Well, easier said than done, I'm sure most people will just scroll on their phone and then try and fall asleep. But it is beneficial. And then if you can, the following day, if you have a day off and you don't have to come back into work, maybe having a short nap, just to try and give yourself a little boost of energy.

Jono: Yeah.

Jono: Yeah, yeah, I think really important to note all of the strategies we've talked about around the types of snacks, managing caffeine intake, the sleep schedule, the timing of your main meals, like that's all I like. That's the gold step. That's the best case scenario that we're aiming for. Right. So if you're listening to this podcast going like, well, I don't do any of those things. That's all this all sounds incredibly unfeasible. I'd encourage you to pick one.

Kat: Yeah.

Kat: Yeah.

Jono: and focus on one. Don't feel like, oh, if you're not doing every single one of these things, the wheel is gonna come off, like are gonna come off. Any of these strategies are gonna be helpful, even in isolation, hey.

Kat: Yeah, yeah, definitely.
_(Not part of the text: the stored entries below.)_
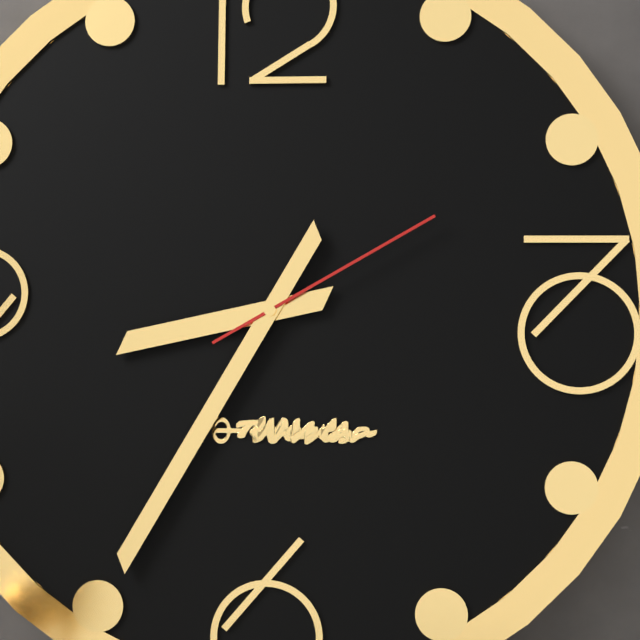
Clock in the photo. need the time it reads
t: 8:35:10
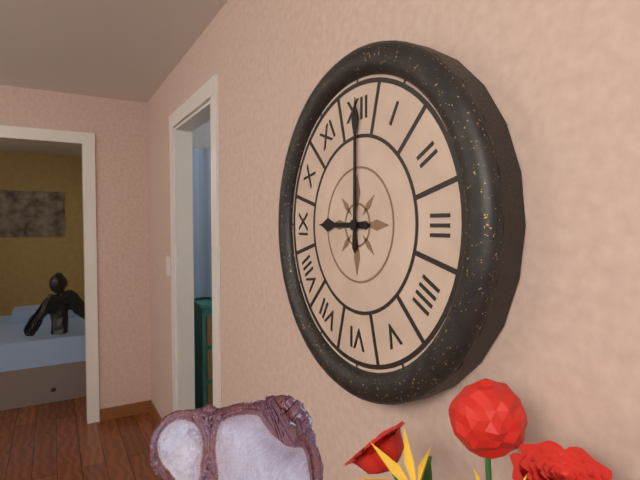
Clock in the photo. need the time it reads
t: 9:00
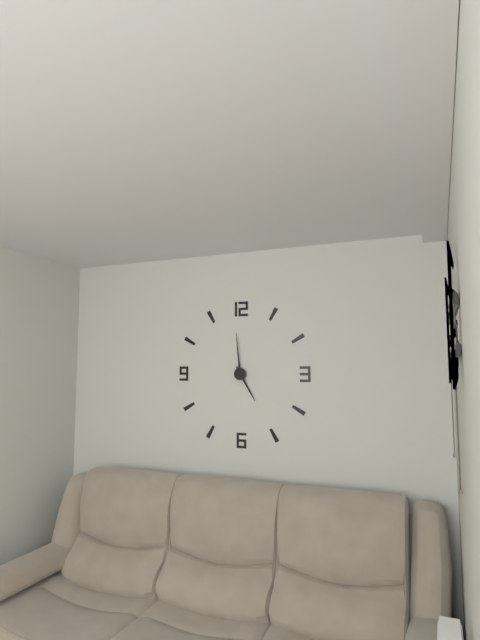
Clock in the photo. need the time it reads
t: 4:59
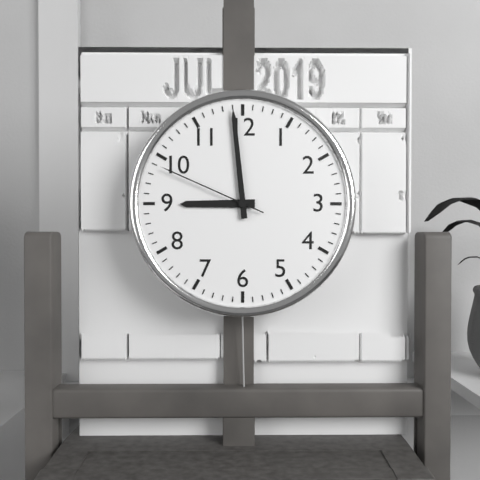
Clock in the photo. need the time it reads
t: 8:59:49
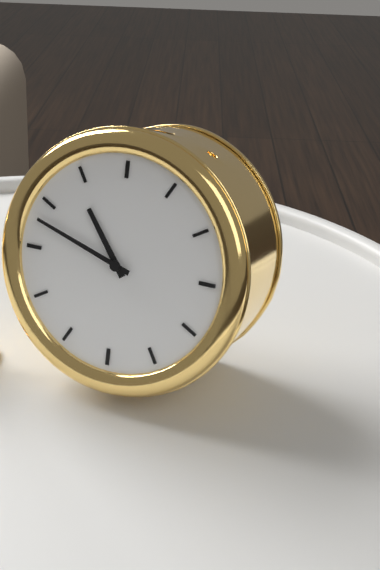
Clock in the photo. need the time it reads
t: 10:48
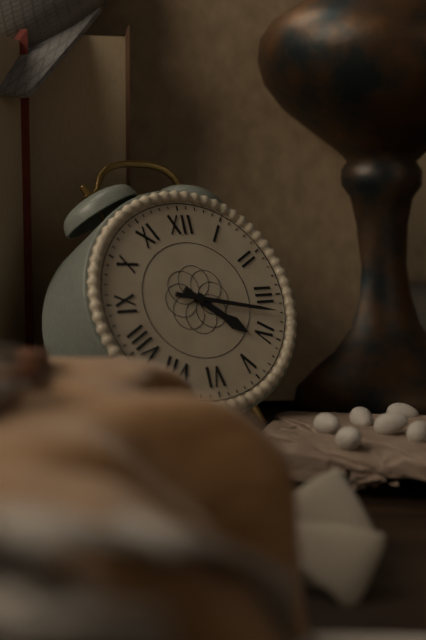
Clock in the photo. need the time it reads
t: 4:17
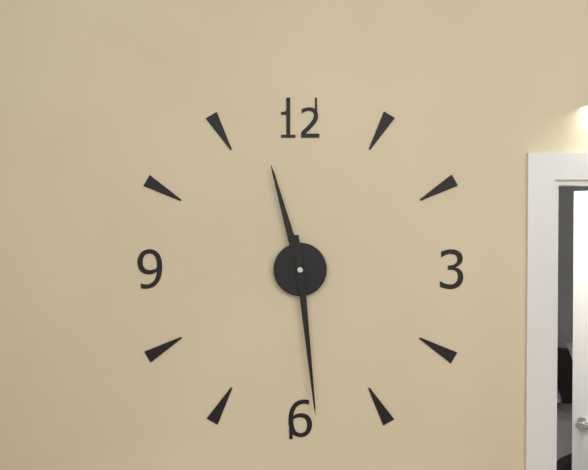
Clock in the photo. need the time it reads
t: 11:29
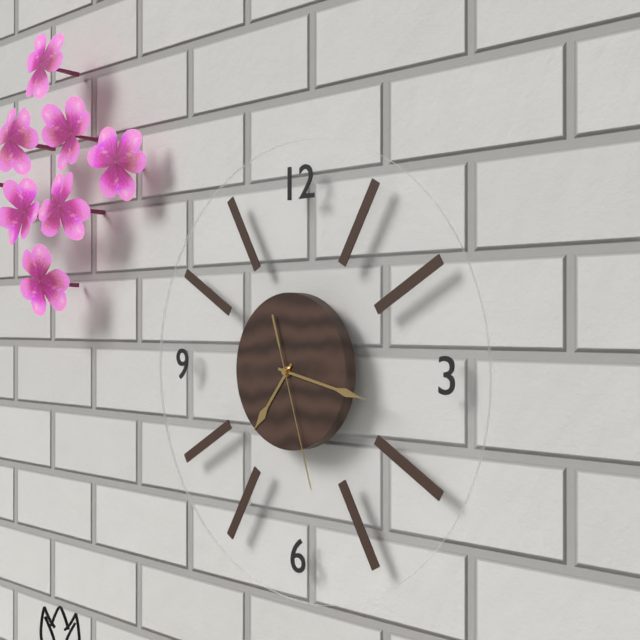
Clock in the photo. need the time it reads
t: 7:17:27
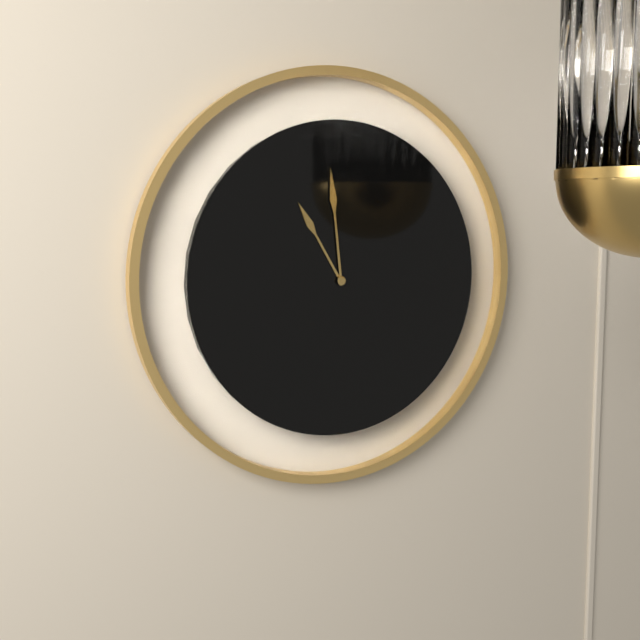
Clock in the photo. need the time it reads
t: 10:59
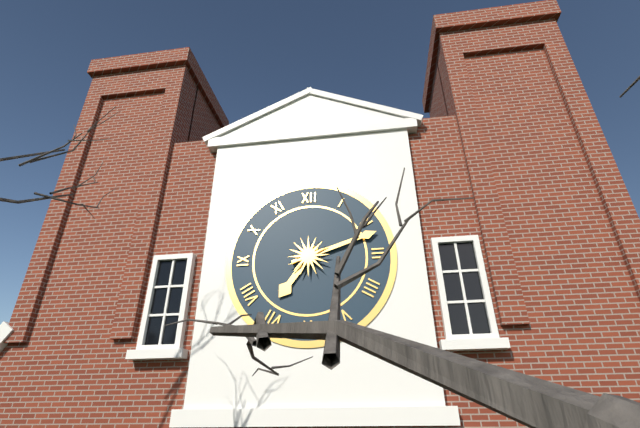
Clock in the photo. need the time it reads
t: 7:12
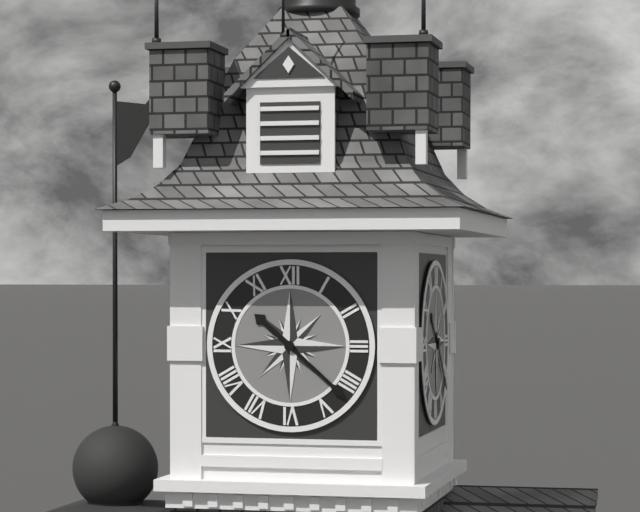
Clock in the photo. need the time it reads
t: 10:22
And of course, like the shift work and night shift is so variable and anything could happen in your shift. And sometimes you might not even get a break in some professions, some you might. So yeah, it's just doing the best you can with what we can.
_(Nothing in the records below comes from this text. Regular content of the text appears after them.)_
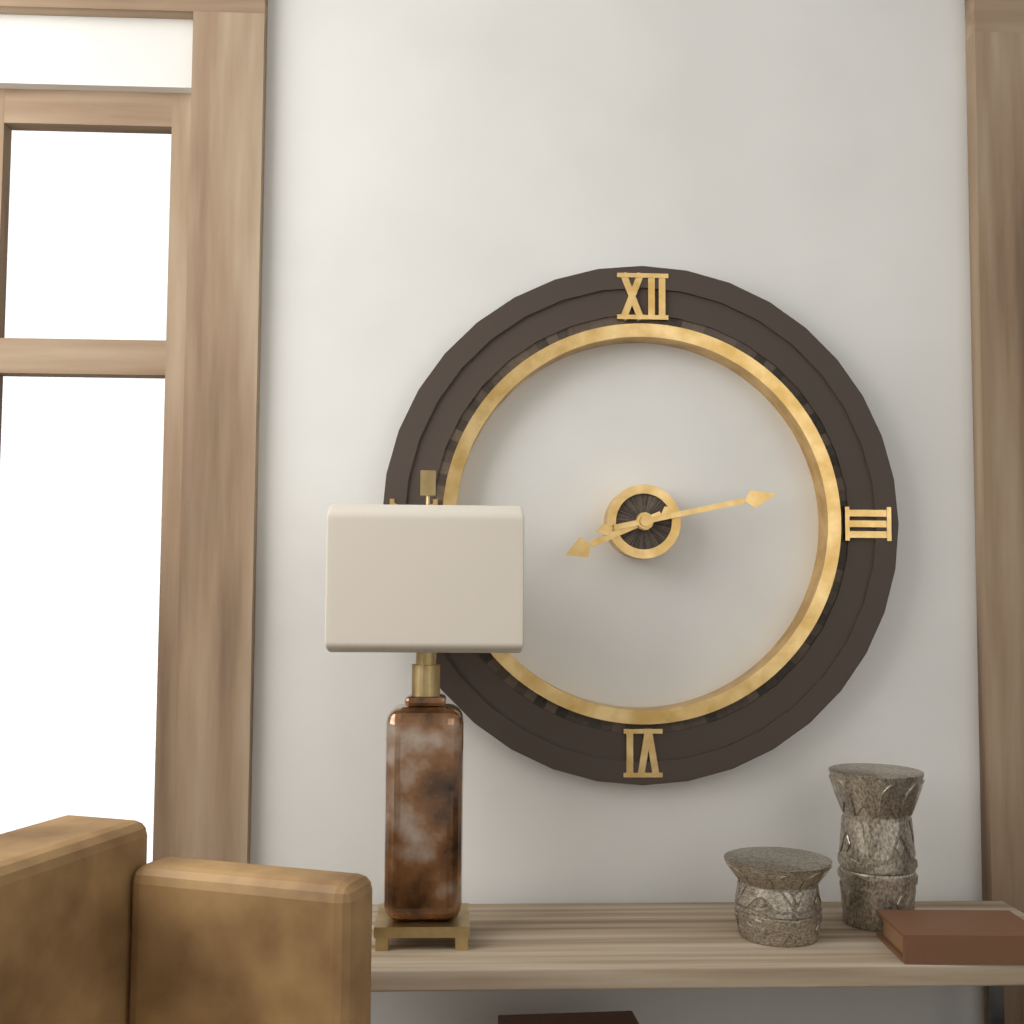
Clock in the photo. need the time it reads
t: 8:13
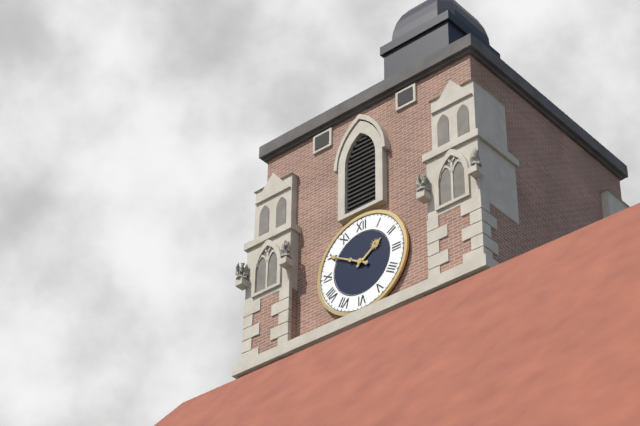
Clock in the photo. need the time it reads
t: 1:50
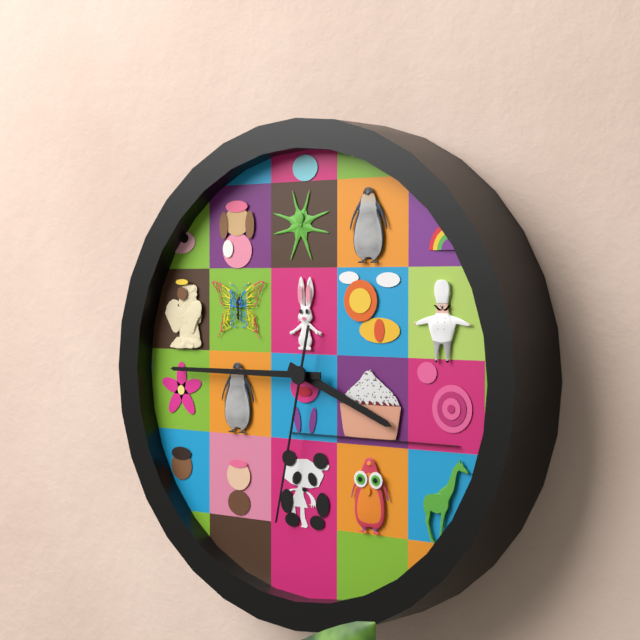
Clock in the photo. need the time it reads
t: 3:45:32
Jono: Thanks for watching!

Jono: Yeah, if you were to pick, because I know everyone wants this, what would you say is the like, you can only do one of the things we've discussed, what's going to have the biggest bang for your buck?

Kat: That's a very good question. I would probably say, probably the caffeine on night shifts. Or not eating on your night shifts and not being too worried about eating through your nights in terms of thinking of like the longevity of health and the risk of the metabolic disease and things. But yeah, I think we wanna be having a really good sleep.
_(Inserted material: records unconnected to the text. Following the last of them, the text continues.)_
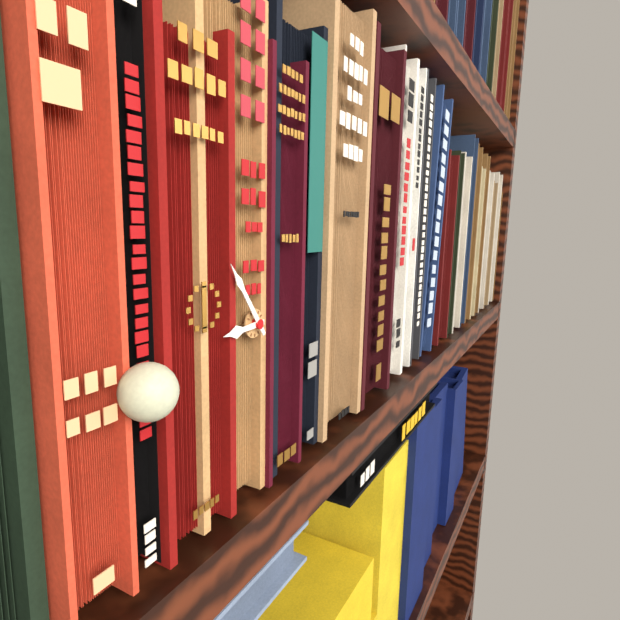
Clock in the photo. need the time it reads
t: 8:54
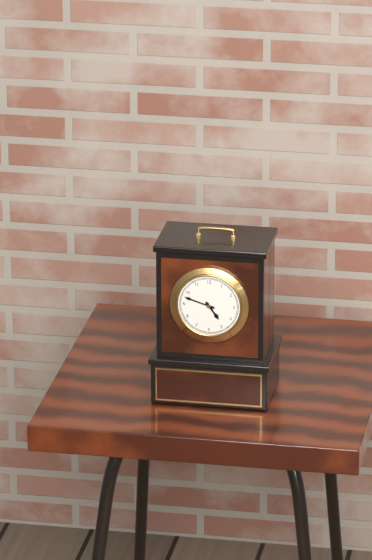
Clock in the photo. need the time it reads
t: 4:48
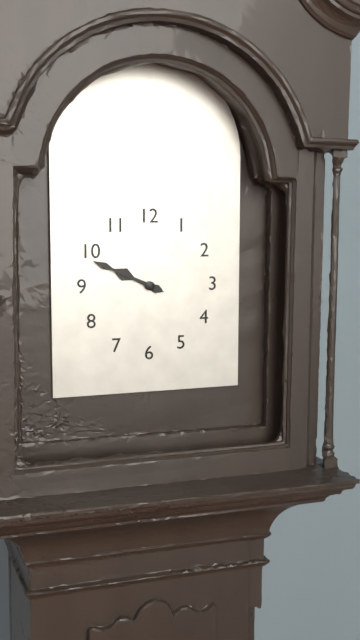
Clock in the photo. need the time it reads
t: 9:49
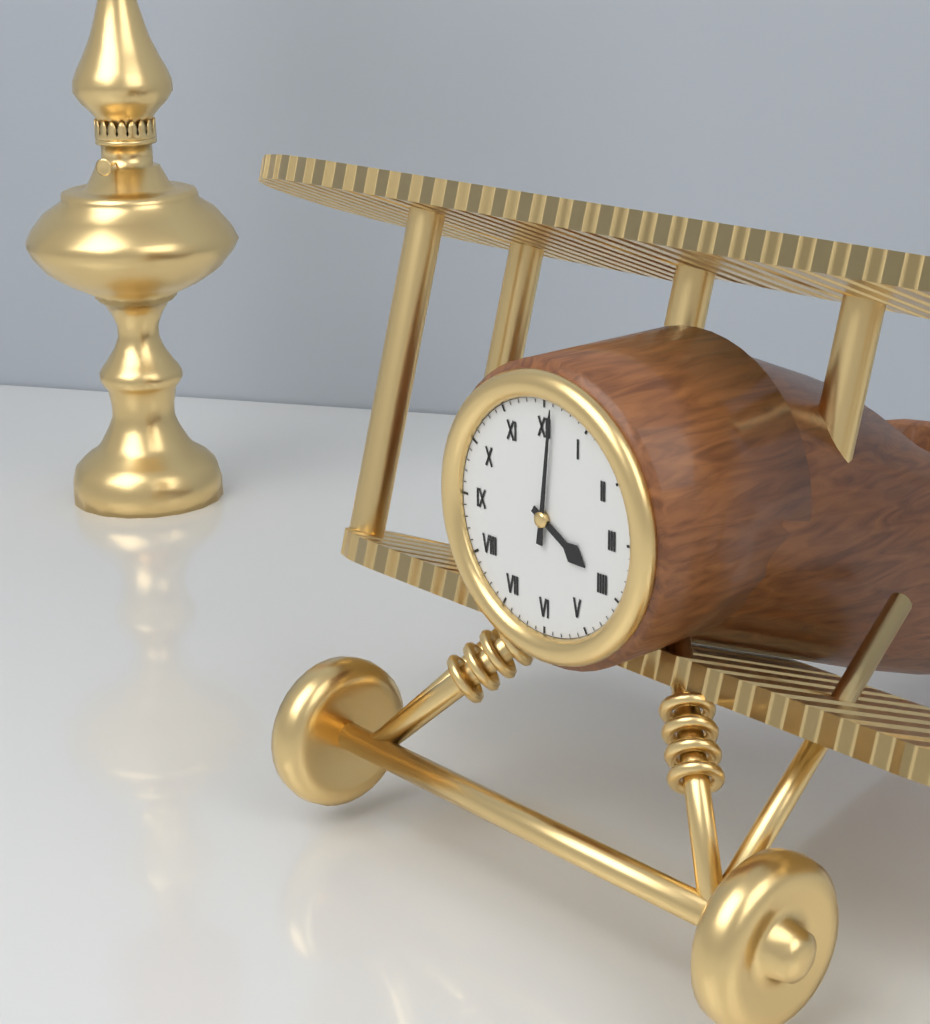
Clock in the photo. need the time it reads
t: 4:01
And if you're having coffee at 6 a.m., you're probably gonna be potentially jeopardizing your sleep as well, yeah. But yeah.

Jono: Yeah, I can imagine that would stack too. If you've got multiple night shifts coming up, if that was your first one, you'd recover poorly and then they just get worse.

Kat: Yeah.

Kat: Yeah, yeah. But I guess it is hard to sort of pick one because like you said, they're all, it's all like a little bit of everything together helps. There's no like one or the other. So, you know, eating before your shifts and watching the snacks for the nights and things like that. But what you can implement yourself is going to be the best one to do, I guess, and what you can maintain. Yeah.

Jono: Yeah, yeah, awesome. So there you go, guys, it doesn't matter which one you do, just do one to start with one. I think there's that it's kind of like with any changing habits, right? The changing that first habits probably the hardest one. But then, let's say that you do the caffeine thing, you pull your caffeine back, all of a sudden, you're sleeping better in between your night shifts. So for your next night shift, you're more recovered. So you probably got more capacity to plan your meals better and to prep better.

Kat: Yeah.

Jono: And then because you've planned and prepped better, you're well-fueled, so you're feeling better and you can do more movement. And it kind of snowballs in a good way. So yeah, just do one. Just do one.

Kat: Yeah.

Kat: Yeah, so the domino effect will carry on. Yeah.

Jono: Right? Awesome. Well, that's been fantastic. That's really good information. Lots of great tips to pull out of there and to focus on that. So thank you so much. Like we said at the top, if you don't know who Kat is, come on, guys. But we will, as always, put links in the show notes of where to find her. But it will be kind of funny because it will be slightly self-referencing. But anyway, awesome. Thank you so much. We'll have to get you back for another Shift Worker chat.

Kat: Okay.

Kat: Yes.

Kat: Yeah. Thanks, Jenny.

Jono: in the future if more questions pop up. But yeah, awesome. Thanks, bye.

Kat: Yeah. Yeah, I'd love to. Sounds good. Great. Thanks. Bye.